» DATASET SECTION:
((

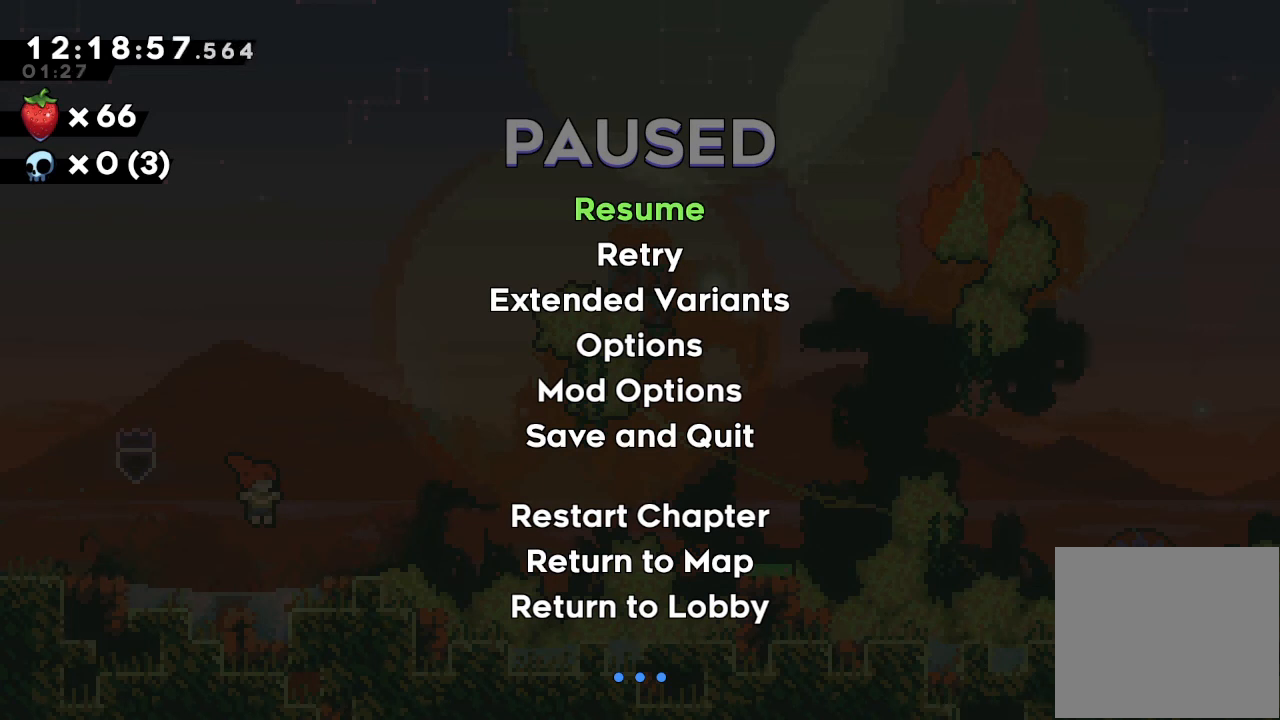
{"keys": ["escape"], "events": [[500, "escape", "down"]]}
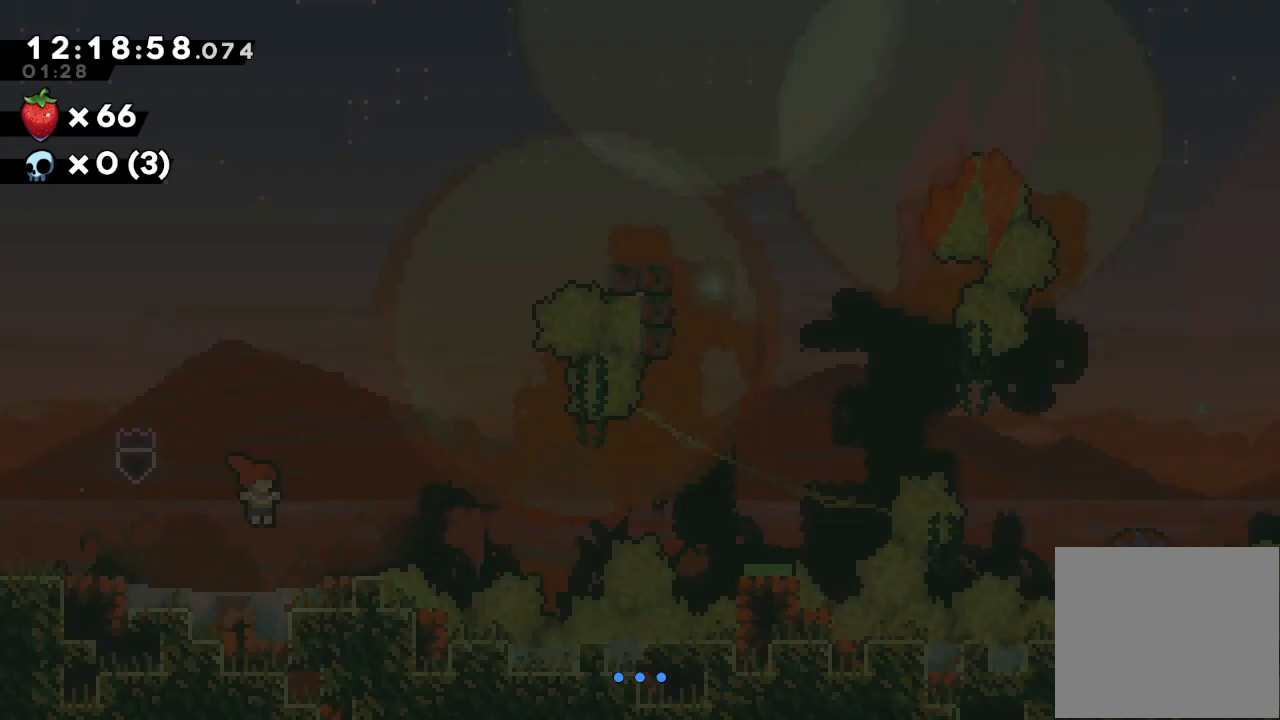
{"keys": [], "events": [[100, "escape", "up"]]}
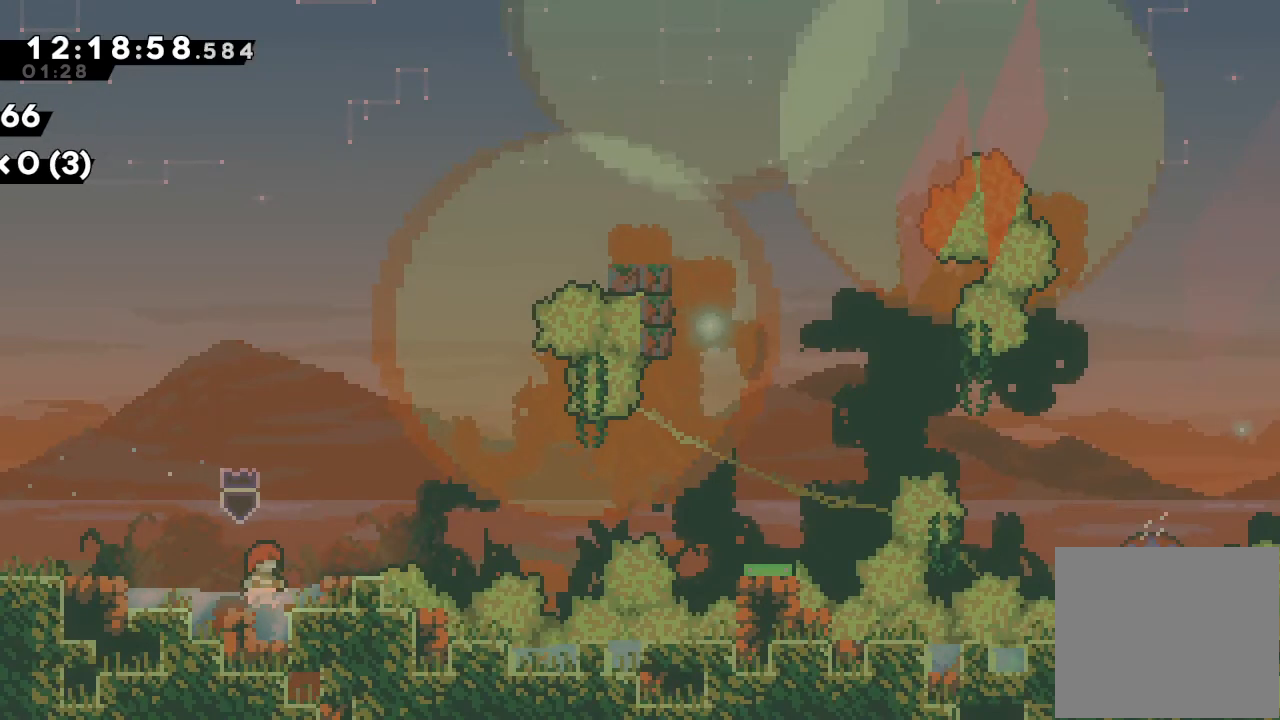
{"keys": ["right"], "events": [[233, "d", "down"], [233, "right", "down"], [400, "d", "up"]]}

))

» EXERCISE OBJECTIVE:
The result should be a verbatim copy of the data, free of pictures.

» TASK RESPONSE:
{"keys": ["escape"], "events": [[500, "escape", "down"]]}
{"keys": [], "events": [[100, "escape", "up"]]}
{"keys": ["right"], "events": [[233, "d", "down"], [233, "right", "down"], [400, "d", "up"]]}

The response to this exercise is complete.